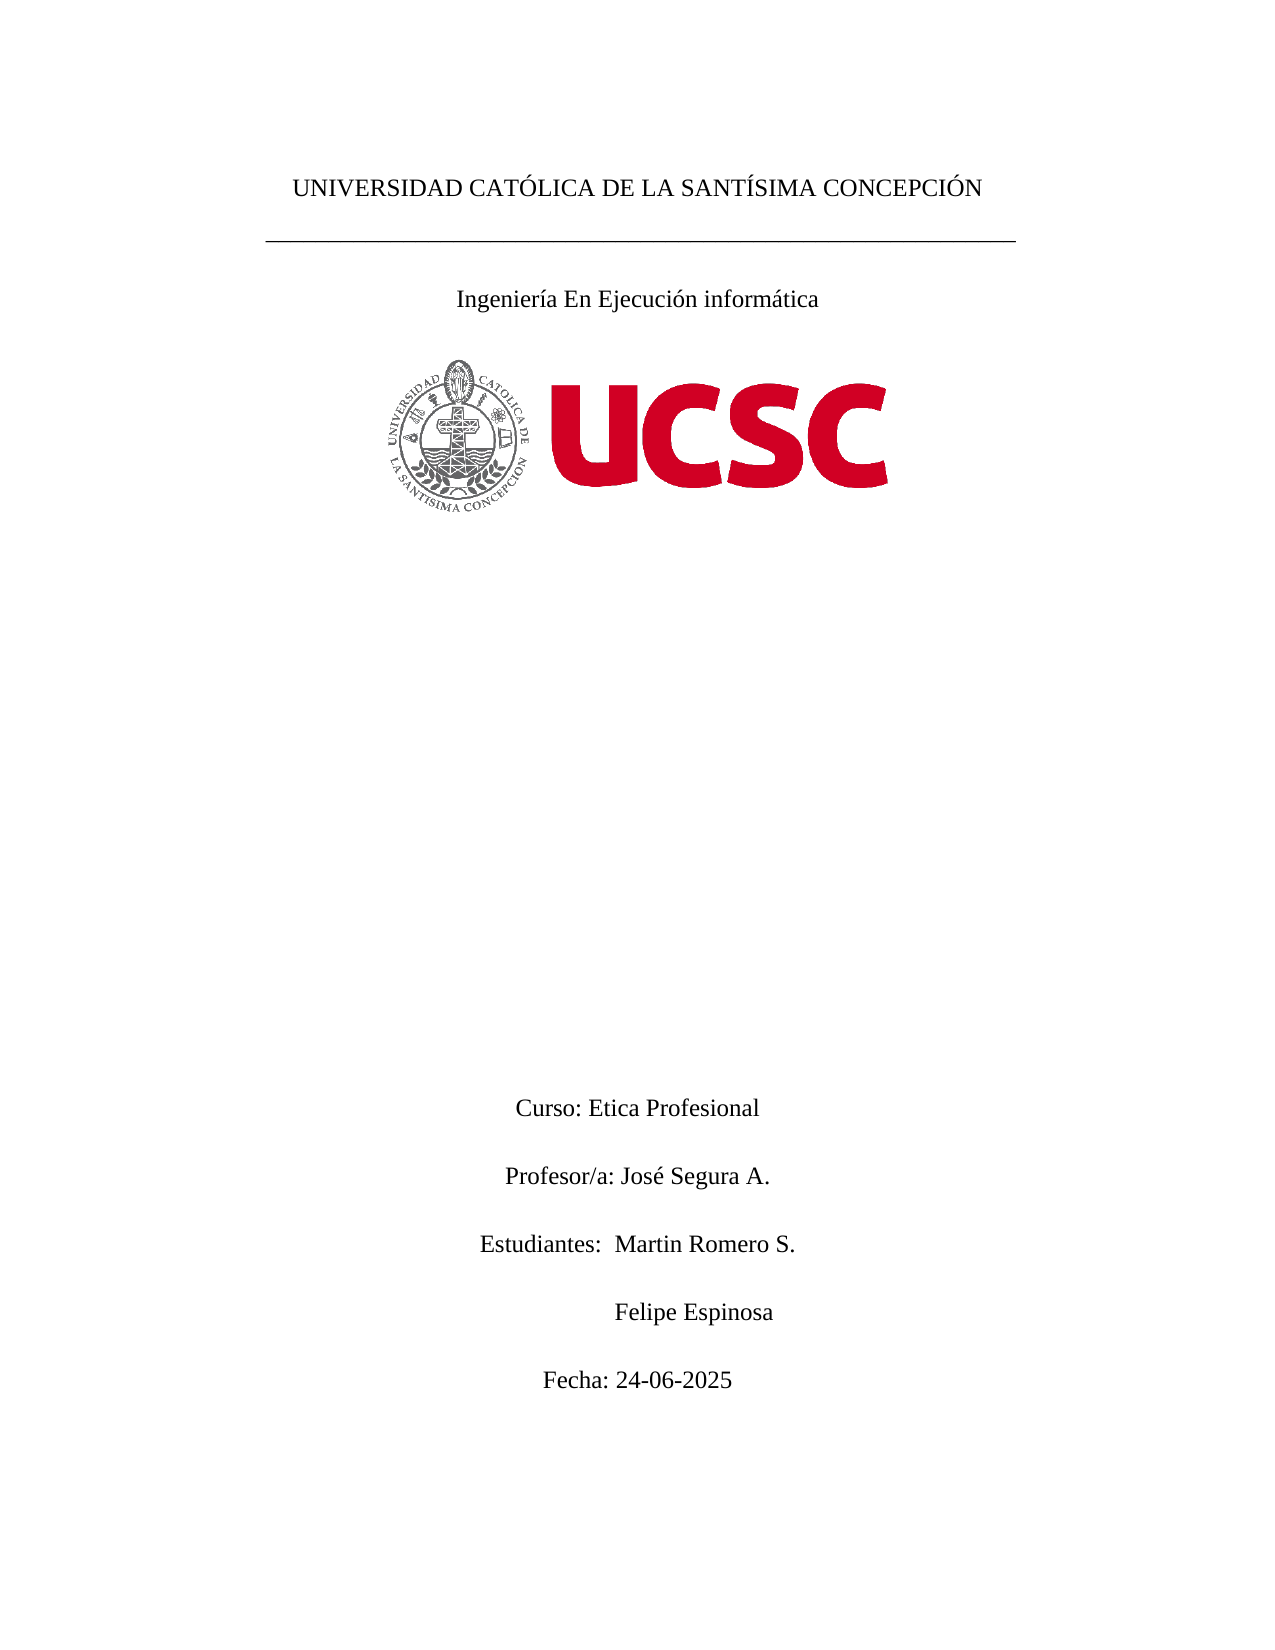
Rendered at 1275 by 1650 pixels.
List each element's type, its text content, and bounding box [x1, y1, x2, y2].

text UNIVERSIDAD CATÓLICA DE LA SANTÍSIMA CONCEPCIÓN ____________________________________________________________ [177, 173, 1098, 244]
text Ingeniería En Ejecución informática [177, 284, 1098, 313]
text Profesor/a: José Segura A. [177, 1161, 1098, 1190]
text Curso: Etica Profesional [177, 1093, 1098, 1122]
text Fecha: 24-06-2025 [177, 1366, 1098, 1394]
picture [380, 352, 896, 520]
text Felipe Espinosa [252, 1297, 1098, 1326]
text Estudiantes: Martin Romero S. [177, 1229, 1098, 1258]
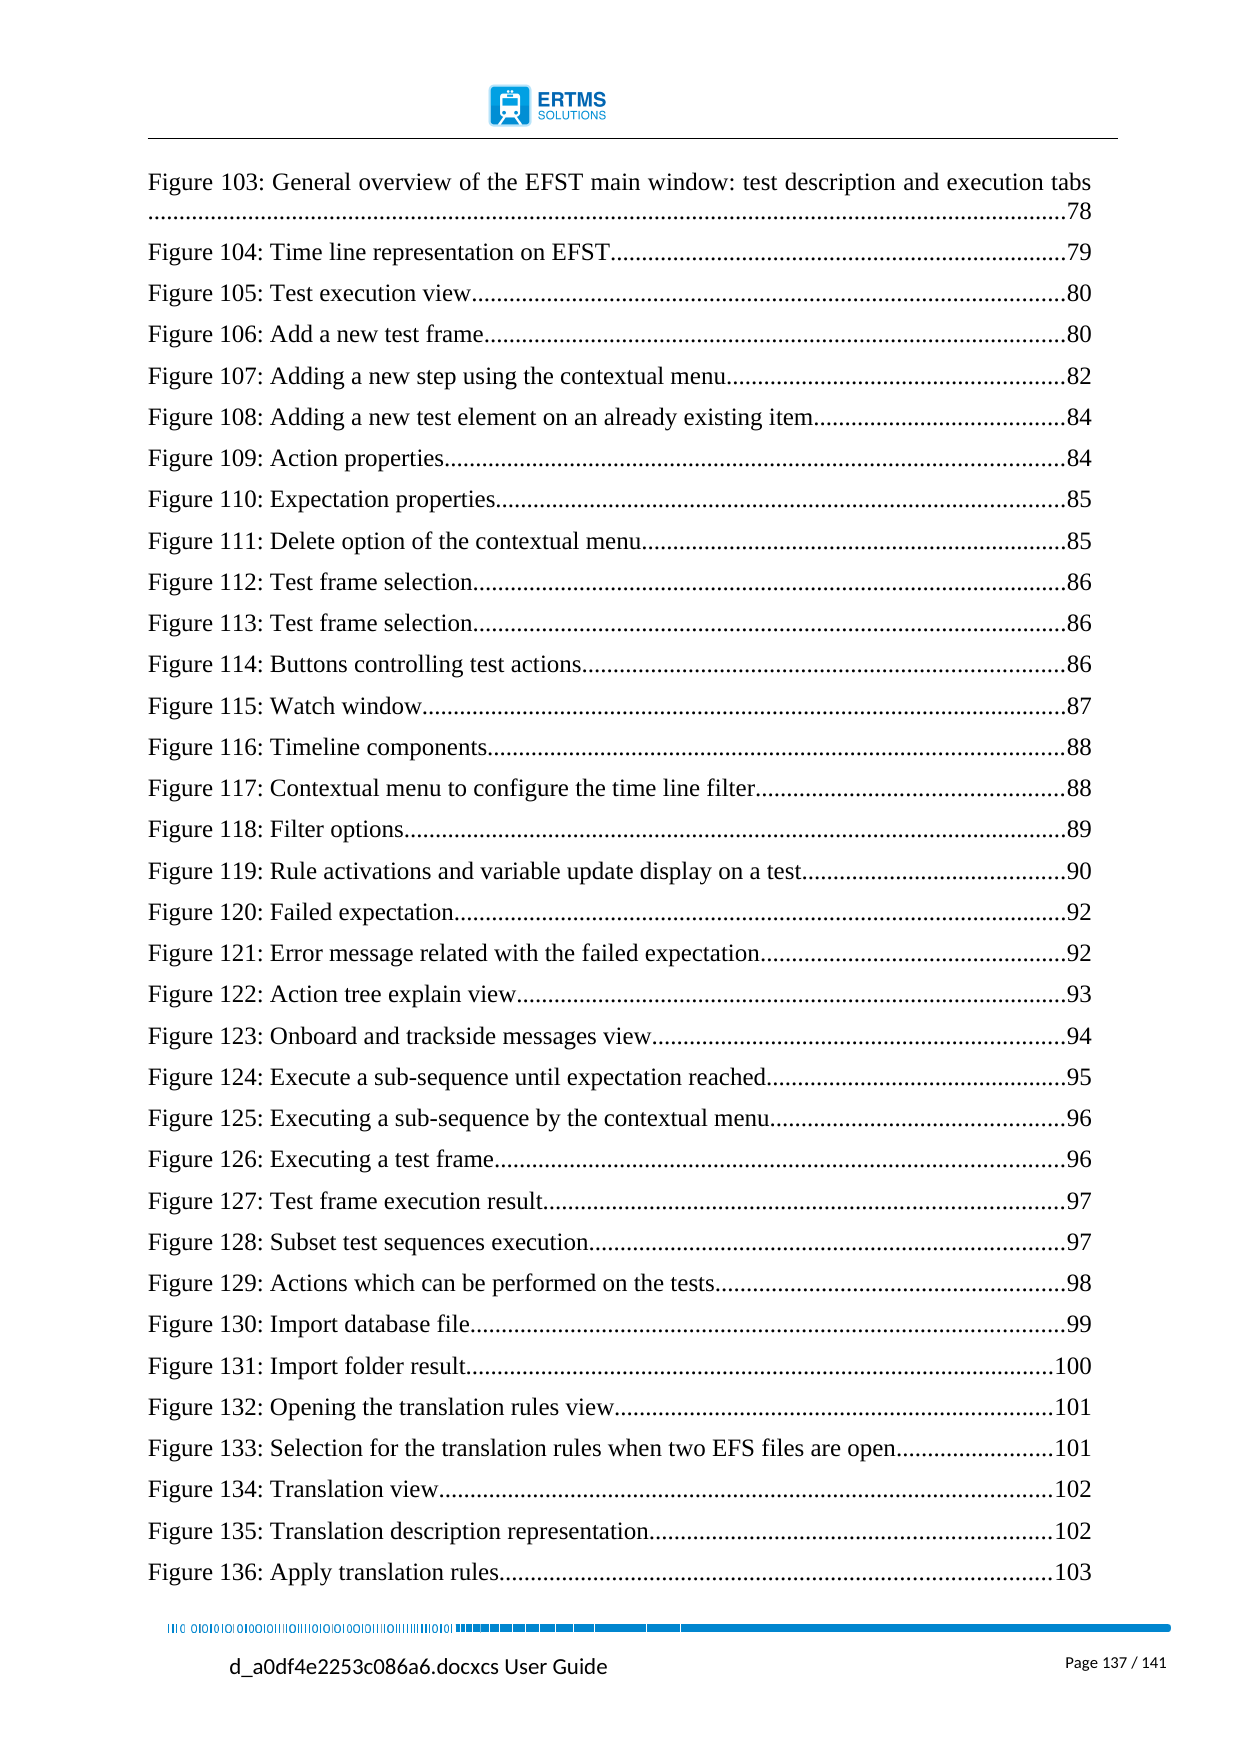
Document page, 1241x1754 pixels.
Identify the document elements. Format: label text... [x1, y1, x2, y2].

text Figure 119: Rule activations and variable update display on a test 90 [148, 856, 1093, 884]
picture [167, 1624, 1171, 1633]
text Figure 121: Error message related with the failed expectation 92 [148, 938, 1093, 967]
text Figure 107: Adding a new step using the contextual menu 82 [148, 361, 1093, 389]
text Figure 118: Filter options 89 [148, 814, 1093, 843]
text Figure 122: Action tree explain view 93 [148, 979, 1093, 1008]
text Figure 108: Adding a new test element on an already existing item 84 [148, 402, 1093, 431]
text Figure 105: Test execution view 80 [148, 278, 1093, 307]
text Figure 116: Timeline components 88 [148, 732, 1093, 761]
text Figure 111: Delete option of the contextual menu 85 [148, 526, 1093, 554]
text Figure 135: Translation description representation 102 [148, 1516, 1093, 1544]
text Figure 103: General overview of the EFST main window: test description and execution tabs 78 [148, 167, 1093, 224]
text Figure 106: Add a new test frame 80 [148, 319, 1093, 348]
text Figure 115: Watch window 87 [148, 691, 1093, 719]
text Figure 114: Buttons controlling test actions 86 [148, 649, 1093, 678]
text Figure 125: Executing a sub-sequence by the contextual menu 96 [148, 1103, 1093, 1132]
text Figure 123: Onboard and trackside messages view 94 [148, 1021, 1093, 1049]
text Figure 136: Apply translation rules 103 [148, 1557, 1093, 1586]
text Figure 132: Opening the translation rules view 101 [148, 1392, 1093, 1421]
text Figure 112: Test frame selection 86 [148, 567, 1093, 596]
text Figure 129: Actions which can be performed on the tests. 98 [148, 1268, 1093, 1297]
text Figure 117: Contextual menu to configure the time line filter 88 [148, 773, 1093, 802]
text Figure 104: Time line representation on EFST 79 [148, 237, 1093, 266]
text Figure 133: Selection for the translation rules when two EFS files are open 101 [148, 1433, 1093, 1462]
text Figure 120: Failed expectation 92 [148, 897, 1093, 926]
text Figure 134: Translation view 102 [148, 1474, 1093, 1503]
text Figure 124: Execute a sub-sequence until expectation reached 95 [148, 1062, 1093, 1091]
text Figure 109: Action properties 84 [148, 443, 1093, 472]
picture [477, 73, 617, 138]
text Figure 128: Subset test sequences execution 97 [148, 1227, 1093, 1256]
text Figure 110: Expectation properties 85 [148, 484, 1093, 513]
text Figure 126: Executing a test frame 96 [148, 1144, 1093, 1173]
text Figure 131: Import folder result 100 [148, 1351, 1093, 1379]
text Figure 113: Test frame selection 86 [148, 608, 1093, 637]
text Figure 130: Import database file. 99 [148, 1309, 1093, 1338]
text Figure 127: Test frame execution result 97 [148, 1186, 1093, 1214]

Exercise instructions: In the entries above, identify every line with the string "rules".

Response to this task:
text Figure 136: Apply translation rules 103 [148, 1557, 1093, 1586]
text Figure 132: Opening the translation rules view 101 [148, 1392, 1093, 1421]
text Figure 133: Selection for the translation rules when two EFS files are open 101 [148, 1433, 1093, 1462]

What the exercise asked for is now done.